SUPPLIED MATERIAL section start
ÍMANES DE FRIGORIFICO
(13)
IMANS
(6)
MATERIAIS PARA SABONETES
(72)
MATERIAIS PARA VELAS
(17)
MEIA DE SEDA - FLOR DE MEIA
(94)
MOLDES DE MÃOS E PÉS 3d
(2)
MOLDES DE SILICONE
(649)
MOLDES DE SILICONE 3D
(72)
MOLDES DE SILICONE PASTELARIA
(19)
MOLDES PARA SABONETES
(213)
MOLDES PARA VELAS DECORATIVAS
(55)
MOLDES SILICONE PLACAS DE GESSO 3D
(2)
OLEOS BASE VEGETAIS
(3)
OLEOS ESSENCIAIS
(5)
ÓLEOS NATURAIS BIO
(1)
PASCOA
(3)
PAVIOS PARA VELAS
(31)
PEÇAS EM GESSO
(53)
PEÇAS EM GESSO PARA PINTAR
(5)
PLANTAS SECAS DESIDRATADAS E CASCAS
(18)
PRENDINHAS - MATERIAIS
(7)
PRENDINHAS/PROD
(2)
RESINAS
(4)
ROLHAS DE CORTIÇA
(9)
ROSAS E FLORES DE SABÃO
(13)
SUPPLIED MATERIAL section end
JOB: Copy exactly the lines above, from the one containing "OLEOS BASE VEGETAIS" through the very last line.

ANSWER SECTION:
OLEOS BASE VEGETAIS
(3)
OLEOS ESSENCIAIS
(5)
ÓLEOS NATURAIS BIO
(1)
PASCOA
(3)
PAVIOS PARA VELAS
(31)
PEÇAS EM GESSO
(53)
PEÇAS EM GESSO PARA PINTAR
(5)
PLANTAS SECAS DESIDRATADAS E CASCAS
(18)
PRENDINHAS - MATERIAIS
(7)
PRENDINHAS/PROD
(2)
RESINAS
(4)
ROLHAS DE CORTIÇA
(9)
ROSAS E FLORES DE SABÃO
(13)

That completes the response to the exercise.